◆ **ESTRATTO DEL DOCUMENTO**
########################################

Nel marzo 2022, la banca ha stimato in 7,4 miliardi di euro le possibili perdite derivanti dall’uscita dal mercato russo. Nel maggio 2022 si è saputo che UniCredit aveva riservato più di 1 miliardo di euro per possibili perdite nella Federazione Russa, pur valutando ancora l’uscita dal mercato. Più tardi, nel maggio 2022, è stato riferito che UniCredit e Citigroup stavano valutando la possibilità di scambiare attività in Russia.

 

La posizione di UniCredit è stata di non voler vendere la propria attività a prezzi sottovalutati e di non voler affrontare gravi perdite finanziarie. Secondo il Financial Times, Interros del miliardario Volodymyr Potanin era uno dei contendenti per l’acquisto delle attività di UniCredit, ma UniCredit ha rifiutato la proposta a causa delle condizioni sfavorevoli.

########################################

◆ **CONSEGNA 1**
Nel brano su UniCredit e la Russia, per quale motivo UniCredit ha respinto la proposta di Interros?
◆ **CONSEGNA 2**
Ricopia le righe riportate più sotto, da quella che contiene "order: Poales" fino all'ultima, entrambe incluse. Ometti le immagini.

########################################

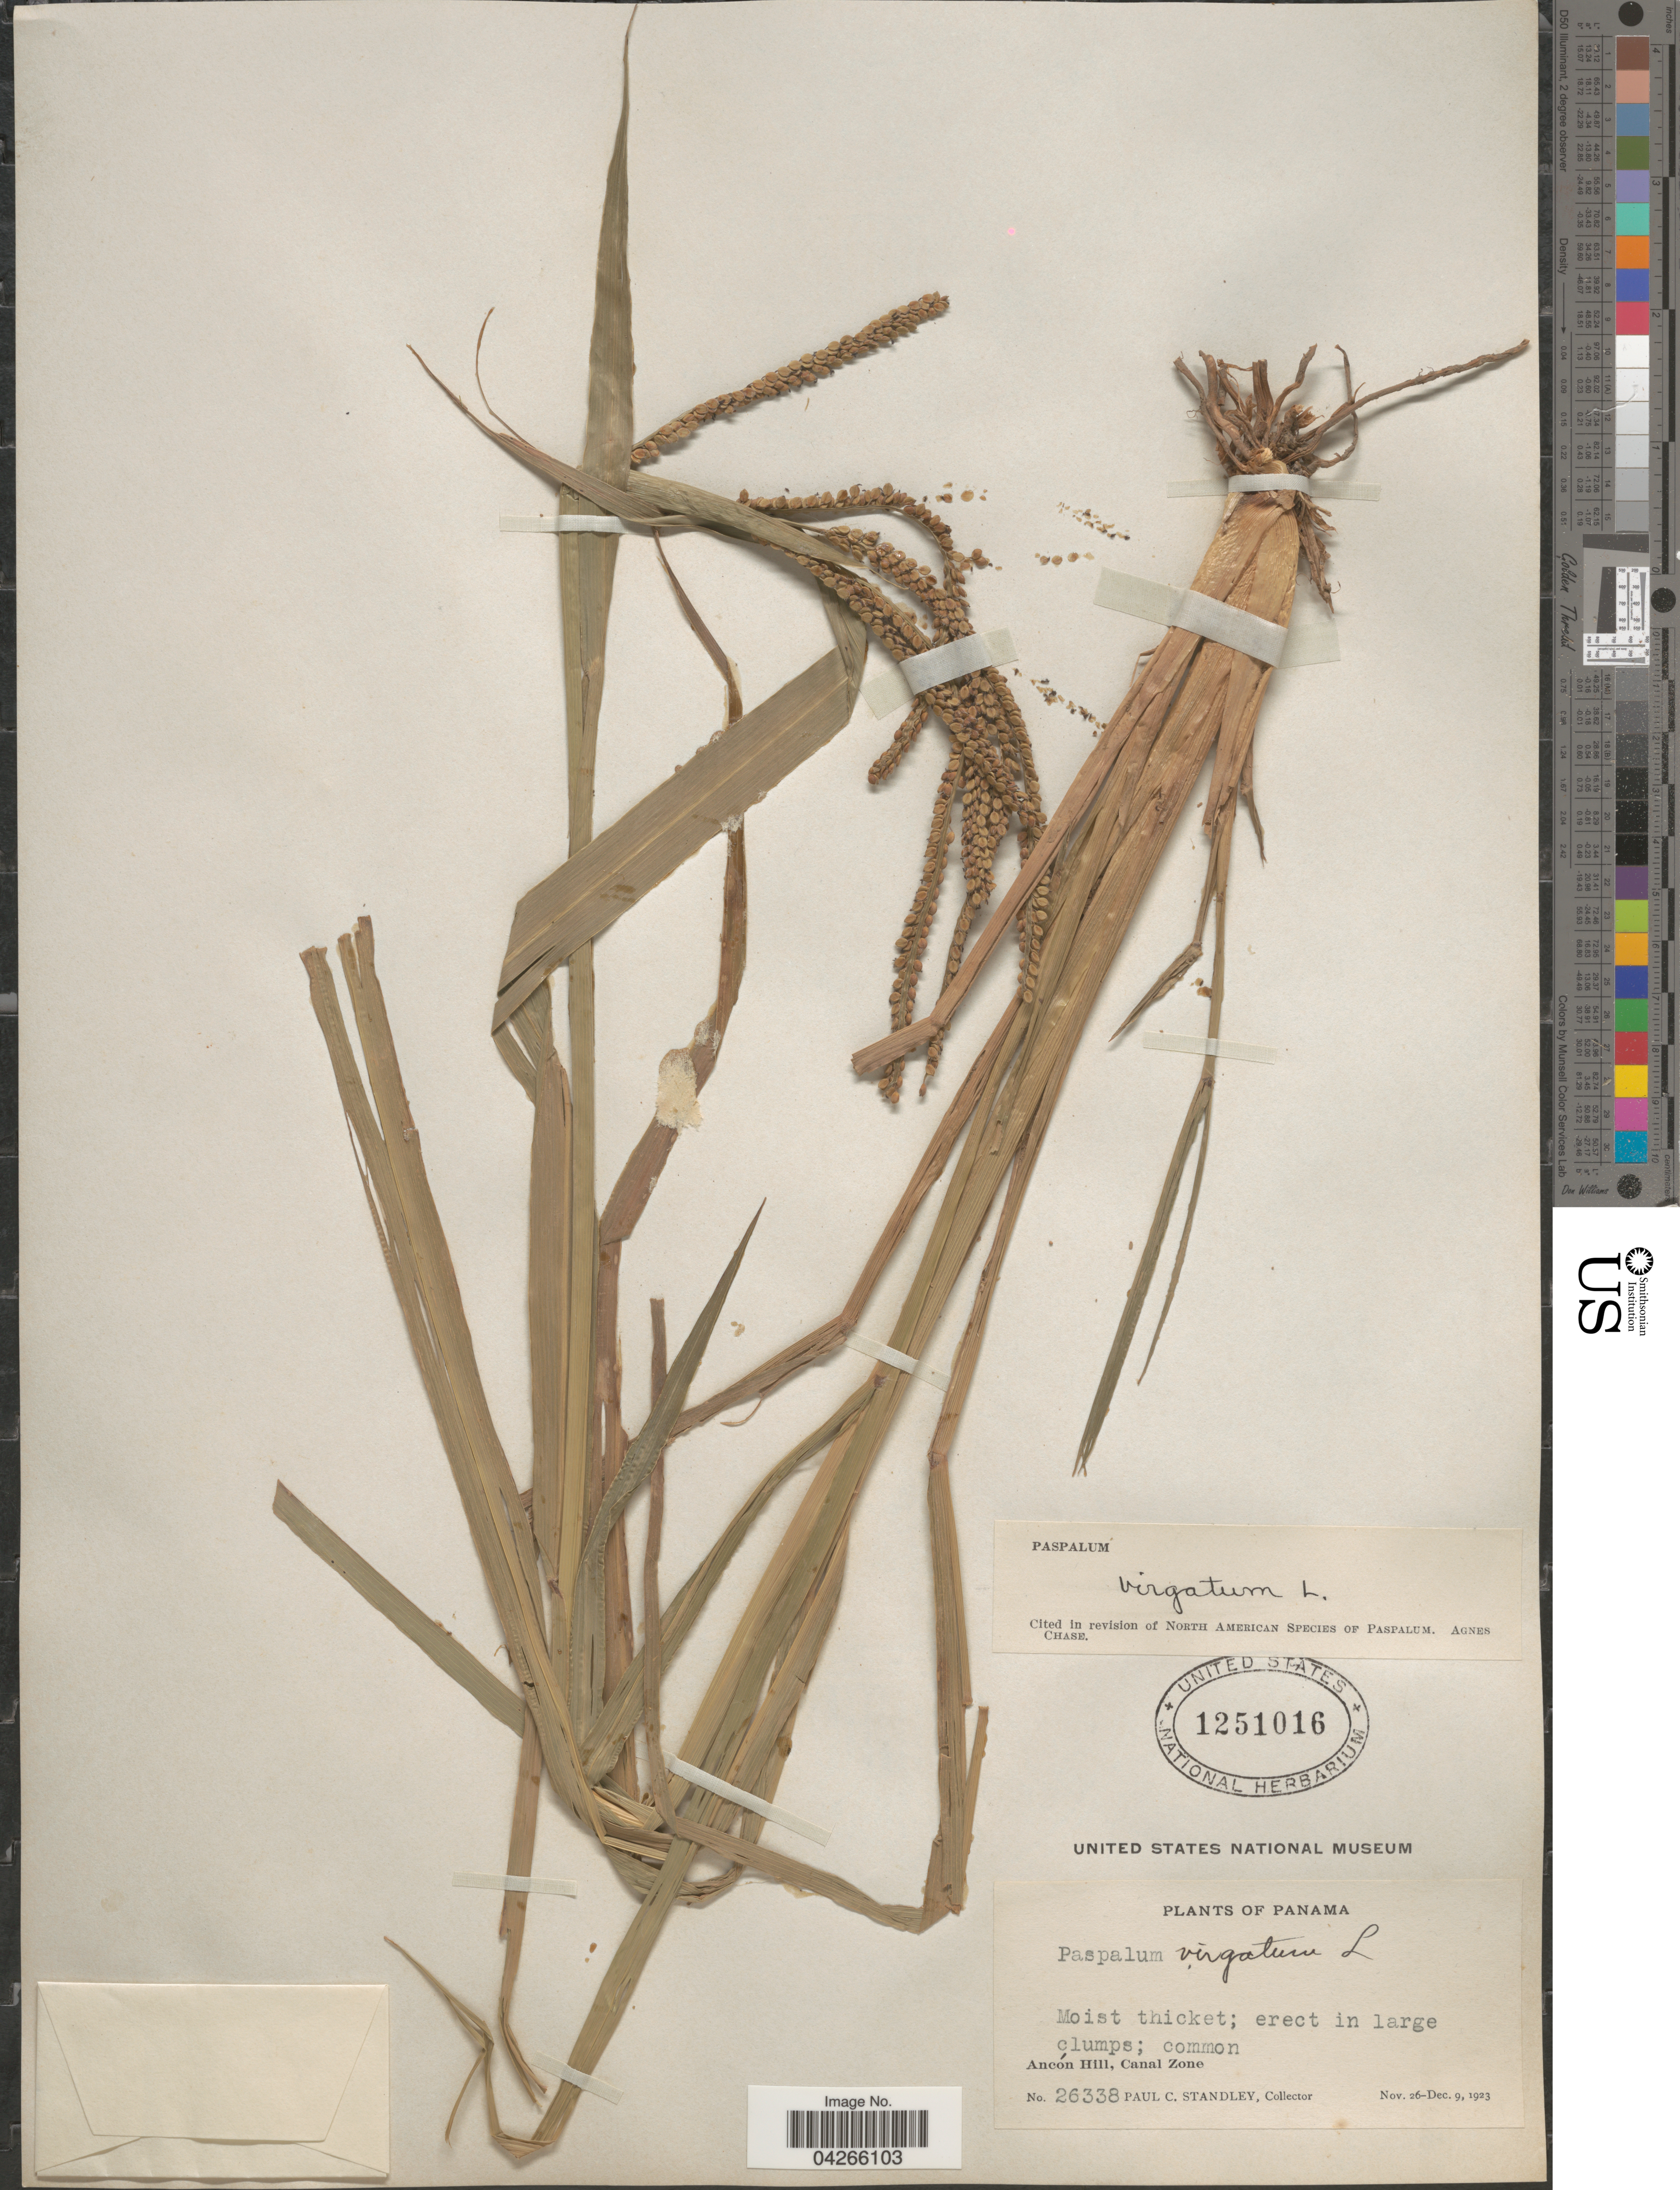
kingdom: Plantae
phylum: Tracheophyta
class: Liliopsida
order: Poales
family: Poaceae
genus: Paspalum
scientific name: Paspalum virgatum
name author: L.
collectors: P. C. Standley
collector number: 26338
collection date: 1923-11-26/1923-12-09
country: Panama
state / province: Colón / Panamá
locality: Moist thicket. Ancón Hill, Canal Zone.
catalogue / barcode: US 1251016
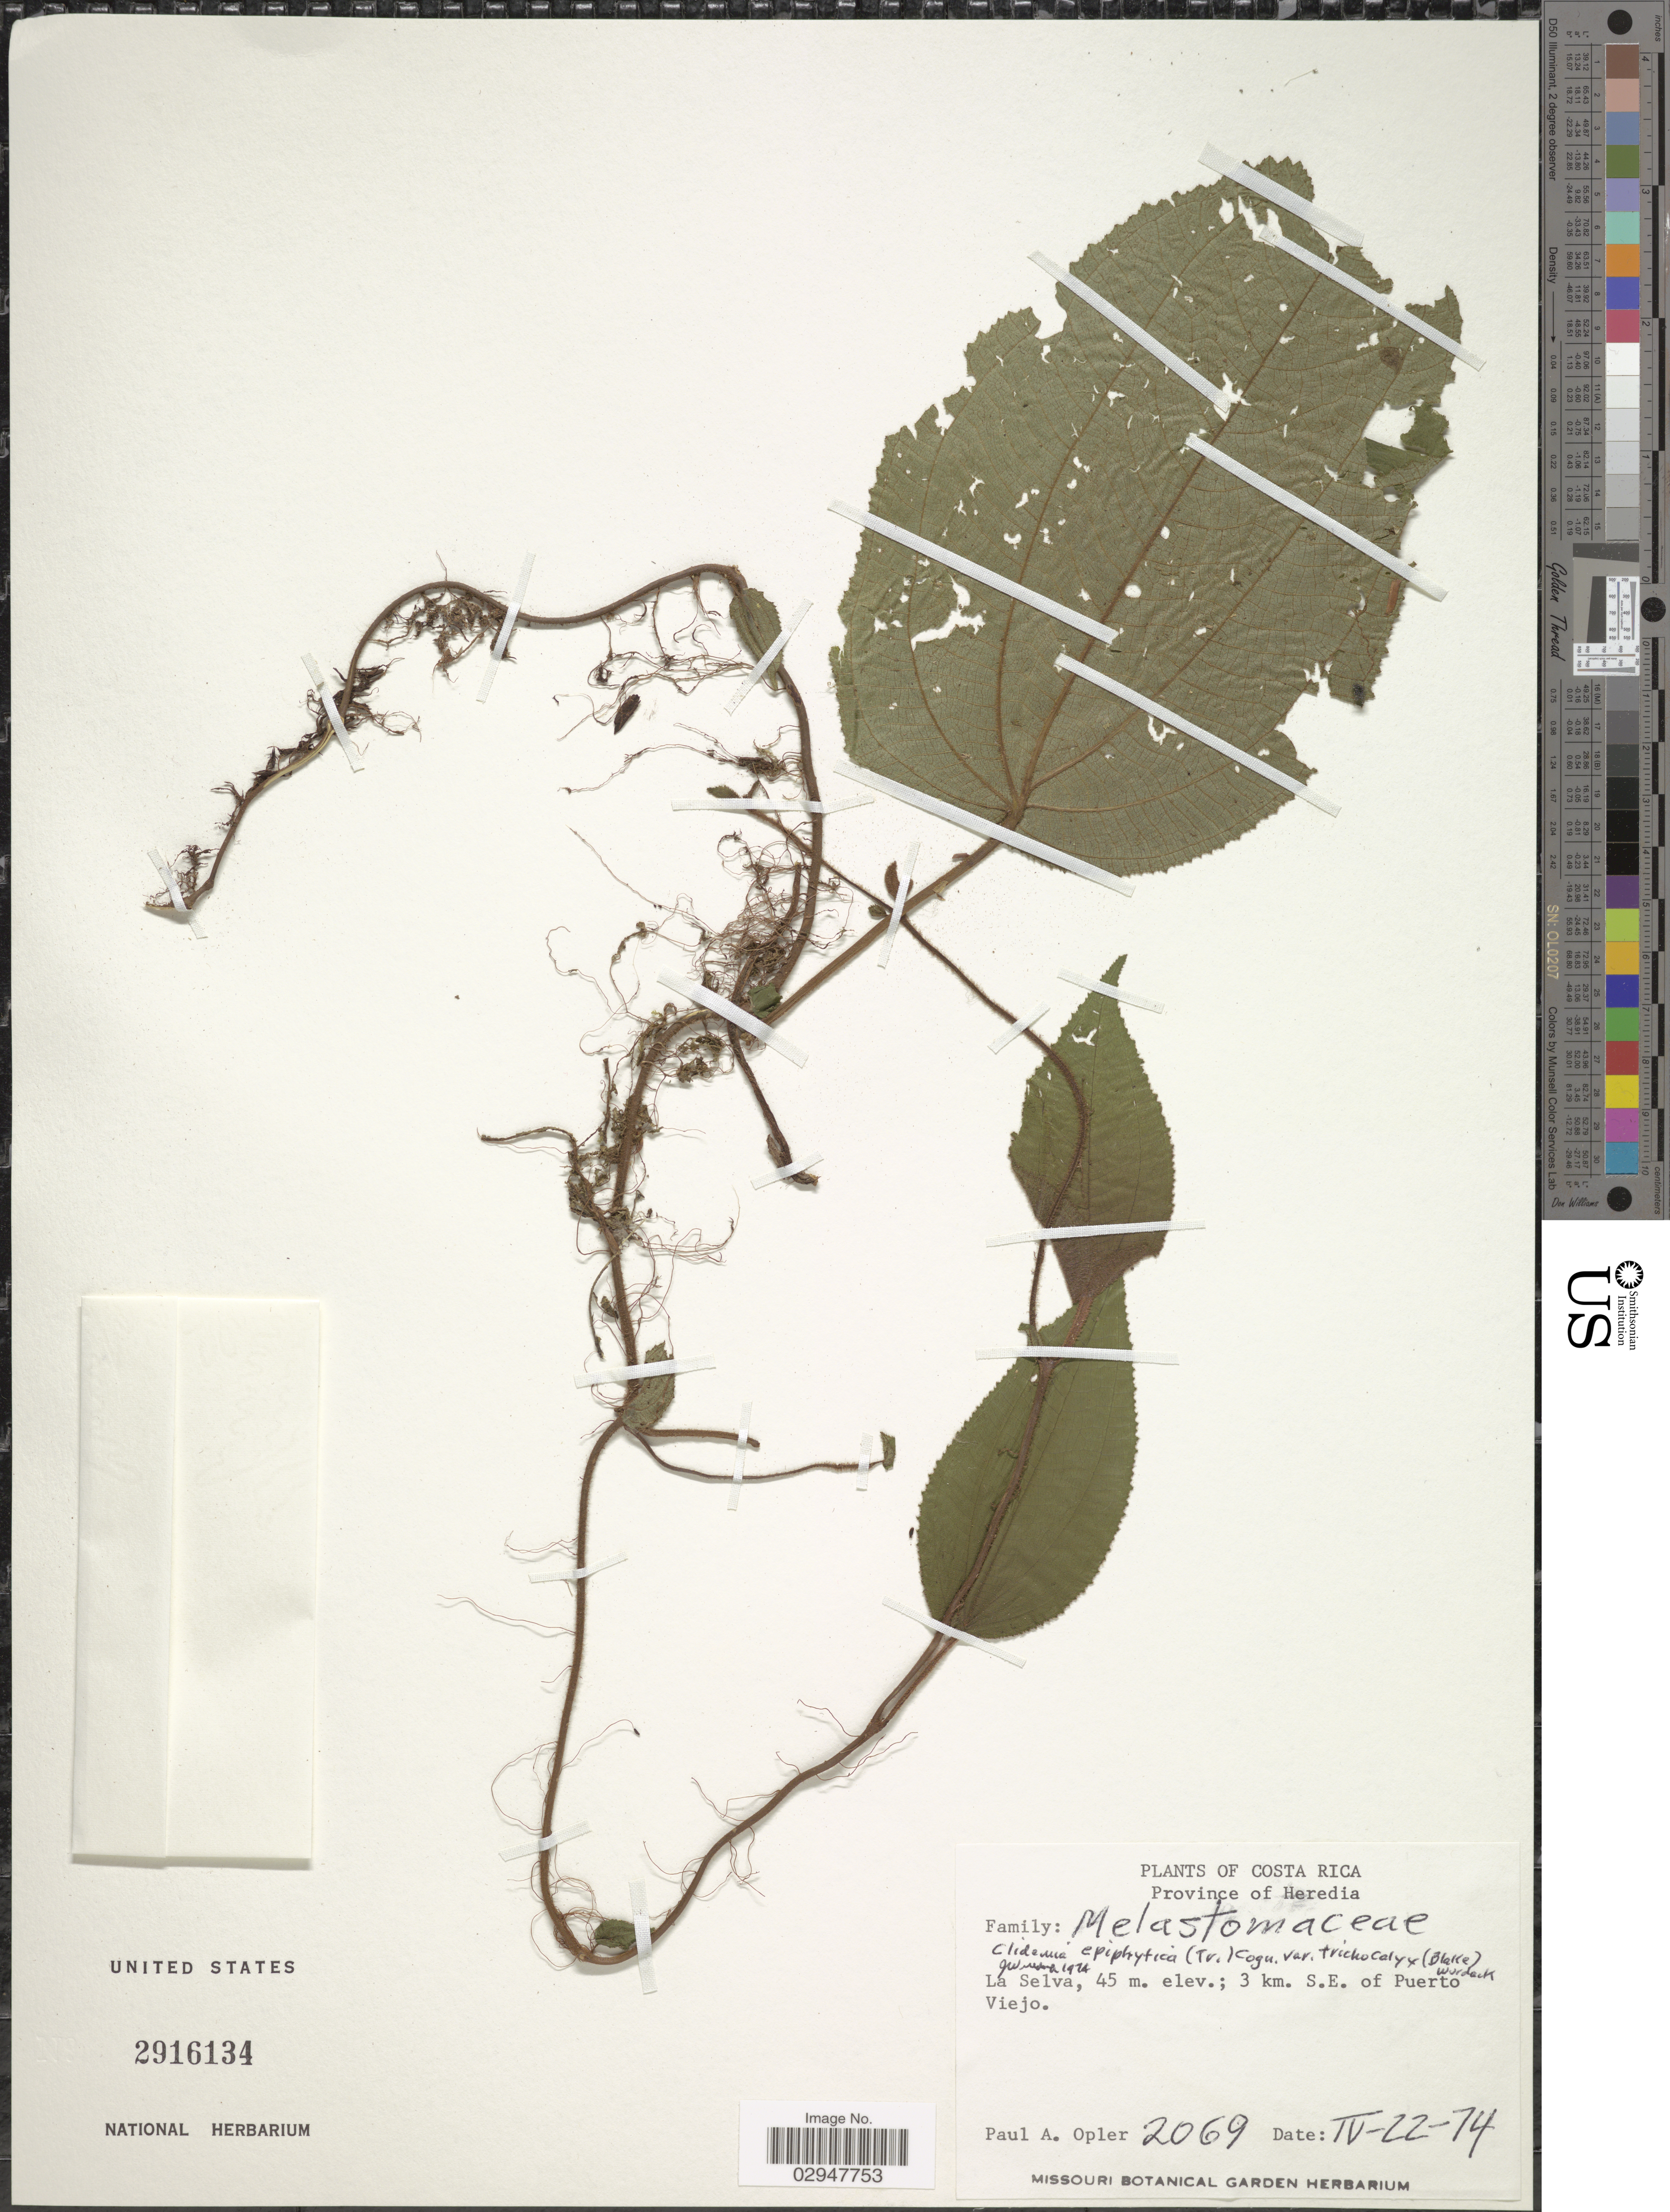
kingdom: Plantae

########################################

◆ **RISULTATO CORRETTO 1**
UniCredit ha respinto la proposta di Interros, del miliardario Volodymyr Potanin, a causa delle condizioni sfavorevoli.

◆ **RISULTATO CORRETTO 2**
order: Poales
family: Poaceae
genus: Paspalum
scientific name: Paspalum virgatum
name author: L.
collectors: P. C. Standley
collector number: 26338
collection date: 1923-11-26/1923-12-09
country: Panama
state / province: Colón / Panamá
locality: Moist thicket. Ancón Hill, Canal Zone.
catalogue / barcode: US 1251016
kingdom: Plantae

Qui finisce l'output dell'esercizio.